• Document extract
=== Begin Enclosure ===
Thursday, October 28, 2010

Techgnosis Review

Techgnosis Review
Jaye Beldo

A unique coign of vantage is evident in Techgnosis: Myth, Magic and Mysticism in the Age of Information. A certain cybernetic quintessence pervades its pages, which is sure to inspire you to plug into a world that is, according to the author, more than it seems, at least alchemically speaking. Erik Davis's command of historical, political, spiritual and the necessary pop factuals keeps the read alive throughout and his sophisticated interface mix serves to keep the fluidium coursing through the fiber optic veins of the planet in an enlivening way. Using his scholarly skills that rarely encumber the flow, the author navigates the realm of the 'electromagnetic imaginary', offering us examples of how humanity has dealt with its own doppleganger in the form of an ever mutating technology that seems more and more to take on a life of its own.. Suggesting that 'magic is technology's unconscious' Davis spells out how the World Wide Whammy is playing out in social and political trends, politically, environmentally and perhaps more importantly: spiritually. It is getting harder and harder to escape technology's ever deepening influence, even for the most die hard of Luddites. It is literally reaching into the DNA of our being and tweaking things in a covert nano fashion. So the question of the day: Is it possible to have a genuinely spiritual technology which would reconcile the rift between flesh and machine? The notion of such an unlikely fusion has certainly been hyped up in recent years and has lead to some rather hard drive Icarus crashes of various sorts: Heaven's Gate being one of them and maybe electronic voting machines to come. But there is a gnostic glimmer of transcendental hope that may resist an immanent defragmentation: through the possible uploading into a digitally sustained samadhi at the click of the mouse. But the crux question remains: Will technology, even a fully spiritualized one, enable us to break free of the Archons, those planetary rulers the original Gnostics of Nag Hammadi fame so despised-or will it only be used by these heavies for further manipulation and control via the magical unconscious of our PCs, ATMs , Karaoke Machines and automated check out lanes at the supermarket? The latter seems to be the case-at least from the Gnostic perspective Davis provides us. I'd like to think that there are some heretical pockets left in the machine in which to hide in and wage war from -much like the desert fathers of yore once did.
=== End Enclosure ===
• Task instructions
A) Please answer these from the Techgnosis review, one line each:
(i) What is the full title of the book under review?
(ii) What does the review quote Davis as suggesting magic is?
(iii) How does the review describe the Archons?
B) Write the next paragraph of the Techgnosis review, starting right after its final sentence.

• Data supplied
=== Begin Enclosure ===
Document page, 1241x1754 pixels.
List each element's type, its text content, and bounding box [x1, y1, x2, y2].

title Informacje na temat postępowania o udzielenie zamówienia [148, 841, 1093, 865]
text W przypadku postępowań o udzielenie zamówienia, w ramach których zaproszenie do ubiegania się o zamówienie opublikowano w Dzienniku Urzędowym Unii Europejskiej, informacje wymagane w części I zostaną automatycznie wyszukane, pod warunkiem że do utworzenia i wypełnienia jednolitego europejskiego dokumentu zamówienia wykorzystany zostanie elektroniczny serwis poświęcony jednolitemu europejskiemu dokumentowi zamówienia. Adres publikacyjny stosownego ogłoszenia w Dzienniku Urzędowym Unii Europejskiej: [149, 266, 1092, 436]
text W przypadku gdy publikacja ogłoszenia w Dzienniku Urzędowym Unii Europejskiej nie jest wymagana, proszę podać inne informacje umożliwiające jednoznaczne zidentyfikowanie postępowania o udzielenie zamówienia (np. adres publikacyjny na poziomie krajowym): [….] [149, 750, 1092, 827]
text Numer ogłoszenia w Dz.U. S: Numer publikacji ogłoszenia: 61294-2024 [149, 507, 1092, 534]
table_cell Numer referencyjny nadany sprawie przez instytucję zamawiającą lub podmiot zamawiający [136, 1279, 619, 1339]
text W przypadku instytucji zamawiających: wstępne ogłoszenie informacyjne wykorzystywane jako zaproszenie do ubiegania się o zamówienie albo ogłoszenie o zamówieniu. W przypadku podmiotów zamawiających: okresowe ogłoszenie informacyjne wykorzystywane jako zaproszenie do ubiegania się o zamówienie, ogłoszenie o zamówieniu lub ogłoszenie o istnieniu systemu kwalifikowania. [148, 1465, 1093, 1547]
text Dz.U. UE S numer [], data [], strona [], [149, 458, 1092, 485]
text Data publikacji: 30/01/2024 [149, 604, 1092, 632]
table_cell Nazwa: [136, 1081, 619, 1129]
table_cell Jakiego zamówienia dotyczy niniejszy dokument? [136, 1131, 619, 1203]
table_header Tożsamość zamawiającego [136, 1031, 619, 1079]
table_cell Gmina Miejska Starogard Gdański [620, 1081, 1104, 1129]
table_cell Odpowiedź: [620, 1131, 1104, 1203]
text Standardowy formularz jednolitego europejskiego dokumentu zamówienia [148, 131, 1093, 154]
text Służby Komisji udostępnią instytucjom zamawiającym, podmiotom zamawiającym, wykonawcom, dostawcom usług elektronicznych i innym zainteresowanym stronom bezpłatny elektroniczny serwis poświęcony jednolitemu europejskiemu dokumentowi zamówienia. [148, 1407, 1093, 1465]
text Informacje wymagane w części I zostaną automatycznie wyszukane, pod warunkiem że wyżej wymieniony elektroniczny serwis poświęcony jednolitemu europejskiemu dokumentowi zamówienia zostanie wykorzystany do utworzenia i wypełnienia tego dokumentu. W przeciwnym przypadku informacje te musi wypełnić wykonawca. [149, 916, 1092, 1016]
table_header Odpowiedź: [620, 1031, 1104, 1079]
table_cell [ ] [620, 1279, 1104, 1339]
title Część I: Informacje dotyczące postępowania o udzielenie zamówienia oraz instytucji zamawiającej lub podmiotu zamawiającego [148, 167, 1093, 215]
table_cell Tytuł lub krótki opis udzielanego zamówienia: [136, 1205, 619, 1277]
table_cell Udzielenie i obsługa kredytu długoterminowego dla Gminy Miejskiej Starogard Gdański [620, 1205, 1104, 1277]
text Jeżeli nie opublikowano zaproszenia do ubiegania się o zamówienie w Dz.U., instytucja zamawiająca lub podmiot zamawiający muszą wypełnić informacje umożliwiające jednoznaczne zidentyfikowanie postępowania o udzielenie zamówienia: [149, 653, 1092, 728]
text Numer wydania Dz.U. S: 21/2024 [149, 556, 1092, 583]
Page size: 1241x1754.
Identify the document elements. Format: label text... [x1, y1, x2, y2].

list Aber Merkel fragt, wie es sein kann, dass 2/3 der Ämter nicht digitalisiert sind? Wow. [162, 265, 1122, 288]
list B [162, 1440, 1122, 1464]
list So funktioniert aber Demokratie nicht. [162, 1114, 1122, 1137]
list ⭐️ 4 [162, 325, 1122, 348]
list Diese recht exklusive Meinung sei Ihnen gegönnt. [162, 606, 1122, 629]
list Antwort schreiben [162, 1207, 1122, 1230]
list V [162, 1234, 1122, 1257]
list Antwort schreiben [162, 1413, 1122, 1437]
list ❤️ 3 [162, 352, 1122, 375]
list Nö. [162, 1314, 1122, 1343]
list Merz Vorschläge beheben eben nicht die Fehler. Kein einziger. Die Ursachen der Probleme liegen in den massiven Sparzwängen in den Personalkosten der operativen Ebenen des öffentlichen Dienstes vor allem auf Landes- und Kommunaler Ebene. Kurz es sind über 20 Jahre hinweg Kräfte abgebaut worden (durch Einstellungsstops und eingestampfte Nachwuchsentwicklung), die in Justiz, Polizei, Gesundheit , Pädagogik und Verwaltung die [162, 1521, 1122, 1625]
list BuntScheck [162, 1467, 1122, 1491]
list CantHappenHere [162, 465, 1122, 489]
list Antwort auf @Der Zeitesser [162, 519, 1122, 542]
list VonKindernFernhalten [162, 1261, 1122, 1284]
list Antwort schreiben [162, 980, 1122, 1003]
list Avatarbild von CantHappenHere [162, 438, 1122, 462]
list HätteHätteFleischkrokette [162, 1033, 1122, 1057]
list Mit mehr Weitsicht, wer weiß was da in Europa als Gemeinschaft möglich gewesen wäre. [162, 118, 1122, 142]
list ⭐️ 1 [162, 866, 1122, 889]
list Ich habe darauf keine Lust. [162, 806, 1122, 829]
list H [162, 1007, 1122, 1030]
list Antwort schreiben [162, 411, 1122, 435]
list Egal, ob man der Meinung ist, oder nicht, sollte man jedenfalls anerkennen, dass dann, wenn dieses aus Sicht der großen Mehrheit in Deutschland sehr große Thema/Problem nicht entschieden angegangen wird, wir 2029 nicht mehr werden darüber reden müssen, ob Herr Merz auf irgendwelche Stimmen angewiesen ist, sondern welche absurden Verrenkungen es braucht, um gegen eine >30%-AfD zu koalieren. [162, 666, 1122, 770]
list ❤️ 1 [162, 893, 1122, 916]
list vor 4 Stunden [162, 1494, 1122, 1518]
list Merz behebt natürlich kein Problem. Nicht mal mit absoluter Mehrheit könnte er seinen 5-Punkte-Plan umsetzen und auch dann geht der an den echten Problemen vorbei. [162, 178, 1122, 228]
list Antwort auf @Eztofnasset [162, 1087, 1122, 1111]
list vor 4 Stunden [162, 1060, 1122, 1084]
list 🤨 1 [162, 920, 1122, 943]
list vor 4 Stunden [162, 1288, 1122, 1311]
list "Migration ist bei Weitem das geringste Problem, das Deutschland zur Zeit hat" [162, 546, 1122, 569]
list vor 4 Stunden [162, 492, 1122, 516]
=== End Enclosure ===
• Responses by item number
A)
(i) Techgnosis: Myth, Magic and Mysticism in the Age of Information
(ii) Technology's unconscious
(iii) As planetary rulers whom the original Gnostics of Nag Hammadi fame despised

B)
On the one hand, I was impressed with Davis's cool articulations and the hypnotic, mercurial glibness that pervades Techgnosis. However it made me want to know more and more about the actual Erik and whether or not he smoked cigars and liked chocolate pies or to watch randy horses rolling around in the mud. The kind of cool detachment describecd above can be very dangerous and seems to be symptomatic of those commenting on media, its trends and perversions (such as Mark Dery and Douglas Rushkoff). So more personal introjections to bring all the Neo-Platonic refinement into perspective and preserve our humble humanism. .We need to break free of the spell of technology and I'm not so sure Erik is helping us out in that direction even as intriguing as the book is.. I mean how are we supposed to respond to lines like: "And so we drown, believing that to drown is to surf." ?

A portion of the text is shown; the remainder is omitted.